Last week I had one of those rare perfect moments that Spalding Gray spoke of so eloquently in Swimming to Cambodia. These moments, which only occur a few times in your life, are brief interludes whereby you are living in that precise moment in a state of perfect bliss and nothing else exists.
I had some time to kill before a play started and I found myself wandering around the East Village on a balmy evening. I had spent a sizable chunk of my life living down there but hadn’t realized how long it had been since I visited or how much those streets mean to me. Those were among the best days of my life and I got all goopy.
I wandered into St. Mark’s Books and looked at all the small press chapbooks and art books. It’s the kind of stuff that you can’t find in retail book stores. And I’m not slamming the chains. There’s just not an audience for it. I love the smell of that place. It smells like paper and glue and dust.

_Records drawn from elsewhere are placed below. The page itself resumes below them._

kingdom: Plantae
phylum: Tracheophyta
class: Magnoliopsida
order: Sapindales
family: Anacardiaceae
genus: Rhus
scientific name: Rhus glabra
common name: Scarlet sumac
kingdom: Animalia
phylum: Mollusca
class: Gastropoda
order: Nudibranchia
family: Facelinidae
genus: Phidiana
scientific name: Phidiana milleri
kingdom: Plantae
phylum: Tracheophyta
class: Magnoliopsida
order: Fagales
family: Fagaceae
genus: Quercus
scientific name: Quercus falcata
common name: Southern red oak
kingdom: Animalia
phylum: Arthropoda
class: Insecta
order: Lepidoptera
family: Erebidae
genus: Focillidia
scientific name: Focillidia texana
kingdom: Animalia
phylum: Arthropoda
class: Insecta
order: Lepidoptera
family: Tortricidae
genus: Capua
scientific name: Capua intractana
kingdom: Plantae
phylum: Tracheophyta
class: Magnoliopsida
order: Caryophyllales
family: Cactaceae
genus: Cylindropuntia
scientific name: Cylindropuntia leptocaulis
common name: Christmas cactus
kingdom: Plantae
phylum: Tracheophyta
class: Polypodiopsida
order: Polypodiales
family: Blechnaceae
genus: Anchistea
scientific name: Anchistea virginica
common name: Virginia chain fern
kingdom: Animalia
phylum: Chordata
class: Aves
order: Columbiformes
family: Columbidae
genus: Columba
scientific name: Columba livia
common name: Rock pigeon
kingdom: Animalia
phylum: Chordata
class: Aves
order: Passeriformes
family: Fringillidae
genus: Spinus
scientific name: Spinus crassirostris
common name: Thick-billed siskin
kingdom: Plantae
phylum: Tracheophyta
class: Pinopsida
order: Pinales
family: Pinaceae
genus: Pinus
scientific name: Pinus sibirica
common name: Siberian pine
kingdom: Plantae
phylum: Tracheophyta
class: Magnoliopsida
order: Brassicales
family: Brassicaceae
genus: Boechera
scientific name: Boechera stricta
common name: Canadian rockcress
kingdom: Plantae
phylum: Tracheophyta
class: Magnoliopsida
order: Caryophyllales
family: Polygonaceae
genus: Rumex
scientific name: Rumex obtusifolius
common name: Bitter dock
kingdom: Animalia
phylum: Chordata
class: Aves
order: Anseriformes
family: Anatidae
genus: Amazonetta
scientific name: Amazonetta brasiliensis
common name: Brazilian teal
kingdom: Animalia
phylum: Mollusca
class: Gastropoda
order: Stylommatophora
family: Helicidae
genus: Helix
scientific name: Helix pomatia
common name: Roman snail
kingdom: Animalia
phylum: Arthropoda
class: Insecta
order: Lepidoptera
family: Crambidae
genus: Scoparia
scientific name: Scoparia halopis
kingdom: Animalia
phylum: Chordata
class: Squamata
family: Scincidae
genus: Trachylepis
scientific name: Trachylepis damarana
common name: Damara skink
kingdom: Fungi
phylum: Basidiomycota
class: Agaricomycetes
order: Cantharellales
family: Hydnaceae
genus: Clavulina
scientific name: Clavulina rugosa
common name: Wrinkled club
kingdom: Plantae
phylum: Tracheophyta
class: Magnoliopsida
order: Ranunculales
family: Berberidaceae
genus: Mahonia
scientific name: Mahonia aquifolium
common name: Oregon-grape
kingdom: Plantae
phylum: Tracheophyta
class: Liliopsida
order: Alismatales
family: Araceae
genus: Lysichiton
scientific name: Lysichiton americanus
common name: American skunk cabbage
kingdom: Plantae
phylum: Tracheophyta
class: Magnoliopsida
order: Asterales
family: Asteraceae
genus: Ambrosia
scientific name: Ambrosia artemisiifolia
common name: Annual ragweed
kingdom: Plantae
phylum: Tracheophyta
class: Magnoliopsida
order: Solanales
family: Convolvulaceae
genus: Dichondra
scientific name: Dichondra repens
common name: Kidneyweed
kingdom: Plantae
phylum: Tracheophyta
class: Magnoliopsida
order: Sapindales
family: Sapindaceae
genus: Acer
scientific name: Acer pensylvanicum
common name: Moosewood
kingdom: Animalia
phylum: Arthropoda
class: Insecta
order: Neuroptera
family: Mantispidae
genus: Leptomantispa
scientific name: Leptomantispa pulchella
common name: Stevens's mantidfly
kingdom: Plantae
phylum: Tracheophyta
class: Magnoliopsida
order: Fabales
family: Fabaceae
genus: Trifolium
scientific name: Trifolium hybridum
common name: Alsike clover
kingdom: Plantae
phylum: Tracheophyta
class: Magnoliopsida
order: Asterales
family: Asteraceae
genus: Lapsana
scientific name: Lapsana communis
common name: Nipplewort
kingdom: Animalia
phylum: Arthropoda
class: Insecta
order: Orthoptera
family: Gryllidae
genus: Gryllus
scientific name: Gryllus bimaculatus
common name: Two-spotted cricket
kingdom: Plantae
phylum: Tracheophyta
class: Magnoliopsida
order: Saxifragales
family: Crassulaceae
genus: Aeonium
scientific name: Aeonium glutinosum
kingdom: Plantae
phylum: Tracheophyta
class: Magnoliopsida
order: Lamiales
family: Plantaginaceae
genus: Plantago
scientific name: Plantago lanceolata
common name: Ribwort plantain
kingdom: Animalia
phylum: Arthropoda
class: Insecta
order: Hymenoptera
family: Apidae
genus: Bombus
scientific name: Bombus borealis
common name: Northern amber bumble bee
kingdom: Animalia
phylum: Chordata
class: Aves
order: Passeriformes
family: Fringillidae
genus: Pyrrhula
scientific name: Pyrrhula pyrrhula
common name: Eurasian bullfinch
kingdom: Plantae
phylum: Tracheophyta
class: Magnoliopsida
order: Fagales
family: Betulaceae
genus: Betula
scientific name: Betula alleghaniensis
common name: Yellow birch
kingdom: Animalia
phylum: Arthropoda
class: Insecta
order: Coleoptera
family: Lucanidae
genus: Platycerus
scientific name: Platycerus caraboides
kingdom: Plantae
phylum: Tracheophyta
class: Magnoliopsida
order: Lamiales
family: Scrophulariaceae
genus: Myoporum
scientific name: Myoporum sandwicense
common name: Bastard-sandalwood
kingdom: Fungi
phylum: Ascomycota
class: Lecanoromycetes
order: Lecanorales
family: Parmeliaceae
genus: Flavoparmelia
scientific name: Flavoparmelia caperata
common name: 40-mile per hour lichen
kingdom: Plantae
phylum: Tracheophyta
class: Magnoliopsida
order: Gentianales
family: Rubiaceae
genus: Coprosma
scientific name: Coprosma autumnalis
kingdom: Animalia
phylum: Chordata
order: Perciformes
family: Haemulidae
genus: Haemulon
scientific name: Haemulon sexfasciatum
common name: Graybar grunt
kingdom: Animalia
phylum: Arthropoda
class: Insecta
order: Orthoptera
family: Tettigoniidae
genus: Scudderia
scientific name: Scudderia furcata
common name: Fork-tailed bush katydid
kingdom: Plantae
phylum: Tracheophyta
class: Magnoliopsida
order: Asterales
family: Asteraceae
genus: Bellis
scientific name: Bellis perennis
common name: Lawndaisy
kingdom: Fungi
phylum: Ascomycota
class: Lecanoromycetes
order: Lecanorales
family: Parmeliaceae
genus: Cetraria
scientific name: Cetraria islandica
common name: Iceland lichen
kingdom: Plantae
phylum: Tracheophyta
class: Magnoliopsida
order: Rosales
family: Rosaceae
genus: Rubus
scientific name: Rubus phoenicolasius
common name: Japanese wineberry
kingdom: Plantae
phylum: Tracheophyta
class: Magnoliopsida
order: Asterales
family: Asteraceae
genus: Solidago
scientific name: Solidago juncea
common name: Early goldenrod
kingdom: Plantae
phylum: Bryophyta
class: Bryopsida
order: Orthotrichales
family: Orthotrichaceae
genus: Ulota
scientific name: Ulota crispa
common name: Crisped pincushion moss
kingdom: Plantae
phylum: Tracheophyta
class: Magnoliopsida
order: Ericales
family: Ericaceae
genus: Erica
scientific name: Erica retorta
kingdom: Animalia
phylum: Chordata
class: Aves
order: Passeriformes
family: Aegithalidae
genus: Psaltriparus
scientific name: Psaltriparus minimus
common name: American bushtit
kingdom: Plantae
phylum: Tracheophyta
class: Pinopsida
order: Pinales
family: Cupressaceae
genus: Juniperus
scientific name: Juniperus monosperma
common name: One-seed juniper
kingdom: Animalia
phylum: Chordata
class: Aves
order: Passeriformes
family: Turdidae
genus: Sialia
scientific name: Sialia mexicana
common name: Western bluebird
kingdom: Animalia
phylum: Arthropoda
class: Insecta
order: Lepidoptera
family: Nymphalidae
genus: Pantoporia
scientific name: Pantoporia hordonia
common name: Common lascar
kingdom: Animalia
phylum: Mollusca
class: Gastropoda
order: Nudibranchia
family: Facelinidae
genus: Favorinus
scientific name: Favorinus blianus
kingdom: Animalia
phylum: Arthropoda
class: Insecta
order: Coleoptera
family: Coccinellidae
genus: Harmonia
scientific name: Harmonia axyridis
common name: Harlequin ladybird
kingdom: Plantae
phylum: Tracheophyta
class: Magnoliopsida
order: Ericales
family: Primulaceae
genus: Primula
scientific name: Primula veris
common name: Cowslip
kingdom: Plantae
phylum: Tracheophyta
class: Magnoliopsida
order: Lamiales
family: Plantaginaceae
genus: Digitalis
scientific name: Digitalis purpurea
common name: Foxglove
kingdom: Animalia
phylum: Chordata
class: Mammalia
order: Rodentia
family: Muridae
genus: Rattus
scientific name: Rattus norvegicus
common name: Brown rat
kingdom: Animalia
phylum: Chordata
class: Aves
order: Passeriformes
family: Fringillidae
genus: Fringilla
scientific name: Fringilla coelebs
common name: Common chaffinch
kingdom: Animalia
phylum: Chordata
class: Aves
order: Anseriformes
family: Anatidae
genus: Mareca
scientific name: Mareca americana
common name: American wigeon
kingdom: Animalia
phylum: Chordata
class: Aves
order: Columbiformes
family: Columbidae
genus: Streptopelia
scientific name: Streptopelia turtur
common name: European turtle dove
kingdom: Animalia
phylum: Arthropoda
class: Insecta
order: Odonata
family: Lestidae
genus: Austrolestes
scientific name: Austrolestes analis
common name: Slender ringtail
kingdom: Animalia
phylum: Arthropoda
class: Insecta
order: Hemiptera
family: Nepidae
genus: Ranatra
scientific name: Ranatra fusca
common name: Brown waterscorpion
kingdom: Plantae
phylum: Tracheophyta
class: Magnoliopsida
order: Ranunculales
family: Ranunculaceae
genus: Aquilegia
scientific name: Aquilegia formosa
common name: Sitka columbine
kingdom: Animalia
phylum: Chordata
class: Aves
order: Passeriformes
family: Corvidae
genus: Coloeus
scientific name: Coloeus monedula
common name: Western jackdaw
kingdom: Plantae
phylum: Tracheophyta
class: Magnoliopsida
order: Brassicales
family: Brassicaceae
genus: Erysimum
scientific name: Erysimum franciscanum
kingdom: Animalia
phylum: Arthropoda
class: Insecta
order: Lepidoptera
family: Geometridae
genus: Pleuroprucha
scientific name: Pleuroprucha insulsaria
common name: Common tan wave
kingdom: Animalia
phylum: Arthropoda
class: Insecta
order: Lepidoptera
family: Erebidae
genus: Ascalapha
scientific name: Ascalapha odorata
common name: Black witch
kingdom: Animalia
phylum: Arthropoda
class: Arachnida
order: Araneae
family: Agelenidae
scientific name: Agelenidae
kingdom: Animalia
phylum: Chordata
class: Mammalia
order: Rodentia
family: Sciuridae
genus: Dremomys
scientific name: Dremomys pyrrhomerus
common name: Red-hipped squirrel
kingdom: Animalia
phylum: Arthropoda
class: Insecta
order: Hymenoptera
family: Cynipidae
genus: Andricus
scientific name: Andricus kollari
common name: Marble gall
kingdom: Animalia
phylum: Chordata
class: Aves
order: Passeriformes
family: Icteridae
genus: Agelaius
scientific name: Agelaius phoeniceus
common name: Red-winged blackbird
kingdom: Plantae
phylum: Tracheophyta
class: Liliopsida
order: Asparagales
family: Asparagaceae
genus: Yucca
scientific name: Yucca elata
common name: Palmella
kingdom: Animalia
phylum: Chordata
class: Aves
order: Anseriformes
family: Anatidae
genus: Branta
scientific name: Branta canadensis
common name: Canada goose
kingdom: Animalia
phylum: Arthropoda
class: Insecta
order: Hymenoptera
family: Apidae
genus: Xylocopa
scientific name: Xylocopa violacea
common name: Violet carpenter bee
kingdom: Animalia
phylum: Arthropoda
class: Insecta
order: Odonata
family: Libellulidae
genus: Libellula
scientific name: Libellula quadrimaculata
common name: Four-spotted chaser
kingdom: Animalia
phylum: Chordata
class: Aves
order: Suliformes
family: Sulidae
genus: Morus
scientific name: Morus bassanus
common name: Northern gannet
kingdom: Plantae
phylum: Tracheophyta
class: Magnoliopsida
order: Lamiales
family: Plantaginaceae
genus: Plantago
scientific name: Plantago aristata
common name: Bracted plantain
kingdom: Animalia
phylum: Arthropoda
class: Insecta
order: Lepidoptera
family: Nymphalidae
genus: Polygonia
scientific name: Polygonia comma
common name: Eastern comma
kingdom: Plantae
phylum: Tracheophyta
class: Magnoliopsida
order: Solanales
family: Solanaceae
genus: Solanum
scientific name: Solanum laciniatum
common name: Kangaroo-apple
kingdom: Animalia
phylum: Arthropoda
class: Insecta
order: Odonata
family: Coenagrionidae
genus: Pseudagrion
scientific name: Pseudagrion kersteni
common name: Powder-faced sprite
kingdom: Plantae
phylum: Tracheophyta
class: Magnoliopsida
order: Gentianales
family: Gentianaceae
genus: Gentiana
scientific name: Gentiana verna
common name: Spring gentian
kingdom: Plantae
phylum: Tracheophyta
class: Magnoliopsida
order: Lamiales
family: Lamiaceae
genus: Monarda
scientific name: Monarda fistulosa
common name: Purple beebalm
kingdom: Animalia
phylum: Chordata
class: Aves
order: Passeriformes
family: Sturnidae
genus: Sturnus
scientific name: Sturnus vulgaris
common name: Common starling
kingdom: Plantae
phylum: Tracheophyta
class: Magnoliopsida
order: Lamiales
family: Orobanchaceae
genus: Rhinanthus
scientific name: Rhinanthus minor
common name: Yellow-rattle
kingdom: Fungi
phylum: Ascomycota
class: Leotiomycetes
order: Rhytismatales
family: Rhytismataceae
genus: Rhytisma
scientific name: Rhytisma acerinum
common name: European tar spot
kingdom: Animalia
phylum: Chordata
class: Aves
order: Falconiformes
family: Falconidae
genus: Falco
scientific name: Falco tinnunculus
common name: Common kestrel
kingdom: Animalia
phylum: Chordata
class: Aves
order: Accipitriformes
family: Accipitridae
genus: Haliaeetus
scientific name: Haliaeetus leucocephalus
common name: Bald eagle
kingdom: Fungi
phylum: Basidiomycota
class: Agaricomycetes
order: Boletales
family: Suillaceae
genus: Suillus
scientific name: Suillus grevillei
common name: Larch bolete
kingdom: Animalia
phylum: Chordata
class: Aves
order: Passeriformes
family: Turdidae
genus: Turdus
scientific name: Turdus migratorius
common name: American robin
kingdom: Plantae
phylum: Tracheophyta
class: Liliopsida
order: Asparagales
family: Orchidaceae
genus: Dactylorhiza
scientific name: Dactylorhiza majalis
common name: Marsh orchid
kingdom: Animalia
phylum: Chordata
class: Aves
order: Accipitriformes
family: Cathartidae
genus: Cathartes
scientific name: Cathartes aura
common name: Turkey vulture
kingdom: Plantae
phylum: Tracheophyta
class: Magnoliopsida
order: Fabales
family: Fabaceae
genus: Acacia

I took a slow walk down 9th Street, right on 2nd Avenue and then right on St. Mark’s Place. It’s the heart of the neighborhood. I stopped at Mamoun’s falafel joint for a bite. It was so nice out that I ordered a scrumptious falafel platter and took it outside and ate al fresco—not something you can typically do the first week of December out here. My platter—six falafel balls, salad and two pita—cost a measly $5.
I had dinner and watched the grand parade. The NYU students. The misfits. The artists and the malcontents. I don’t fit any of those microcosms and don’t know how it came to be that I felt so at home there for so many years.
Aside from the great food and the ambiance, Mamoun’s has very agreeable hours: 11:00 a.m. to 5:00 a.m., 365 days a year.